§ **Records for the exercise**
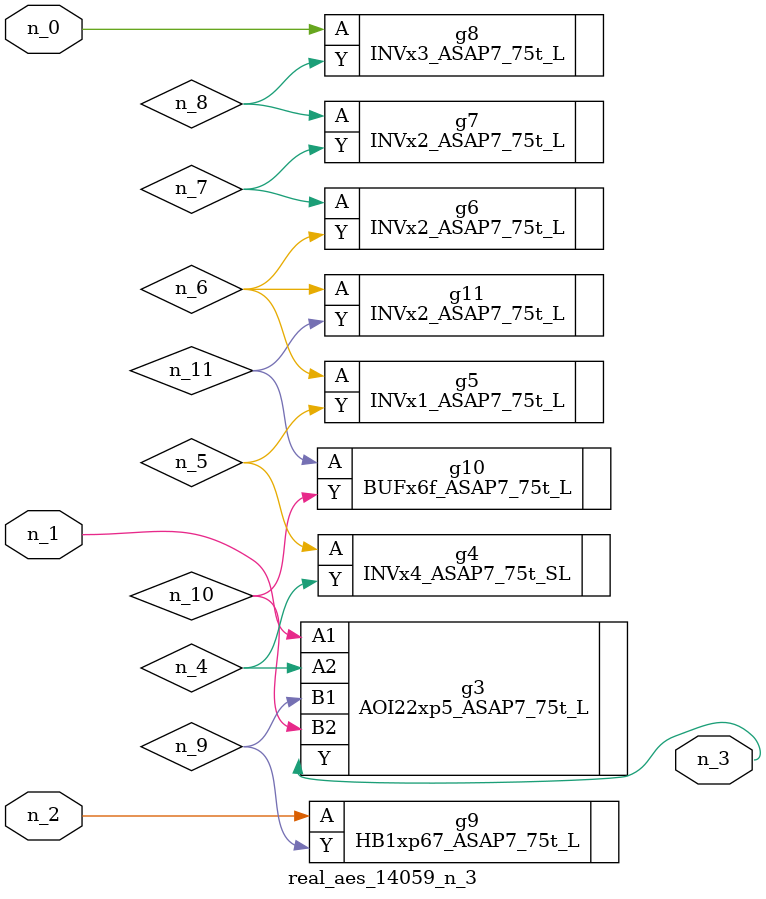
<source format=v>
module real_aes_14059_n_3 (n_0, n_2, n_1, n_3);
input n_0;
input n_2;
input n_1;
output n_3;
wire n_4;
wire n_5;
wire n_7;
wire n_9;
wire n_6;
wire n_8;
wire n_10;
wire n_11;
INVx3_ASAP7_75t_L g8 ( .A(n_0), .Y(n_8) );
AOI22xp5_ASAP7_75t_L g3 ( .A1(n_1), .A2(n_4), .B1(n_9), .B2(n_10), .Y(n_3) );
HB1xp67_ASAP7_75t_L g9 ( .A(n_2), .Y(n_9) );
INVx4_ASAP7_75t_SL g4 ( .A(n_5), .Y(n_4) );
INVx1_ASAP7_75t_L g5 ( .A(n_6), .Y(n_5) );
INVx2_ASAP7_75t_L g11 ( .A(n_6), .Y(n_11) );
INVx2_ASAP7_75t_L g6 ( .A(n_7), .Y(n_6) );
INVx2_ASAP7_75t_L g7 ( .A(n_8), .Y(n_7) );
BUFx6f_ASAP7_75t_L g10 ( .A(n_11), .Y(n_10) );
endmodule
</source>
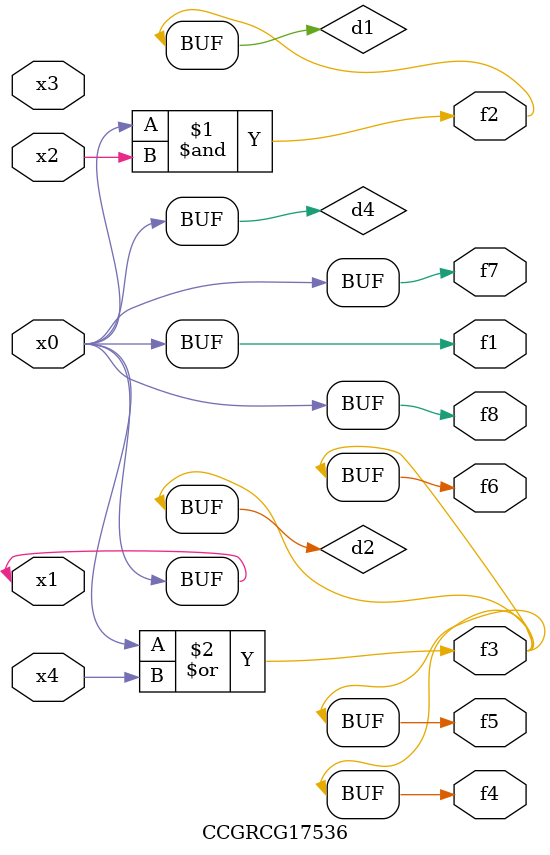
<source format=v>
module CCGRCG17536(
	input x0, x1, x2, x3, x4,
	output f1, f2, f3, f4, f5, f6, f7, f8
);

	wire d1, d2, d3, d4;

	and (d1, x0, x2);
	or (d2, x0, x4);
	nand (d3, x0, x2);
	buf (d4, x0, x1);
	assign f1 = d4;
	assign f2 = d1;
	assign f3 = d2;
	assign f4 = d2;
	assign f5 = d2;
	assign f6 = d2;
	assign f7 = d4;
	assign f8 = d4;
endmodule

</source>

§ **Work to complete**
Return each line of the preceding material in which "input" can be found.

§ **Response area**
input n_0;
input n_2;
input n_1;
	input x0, x1, x2, x3, x4,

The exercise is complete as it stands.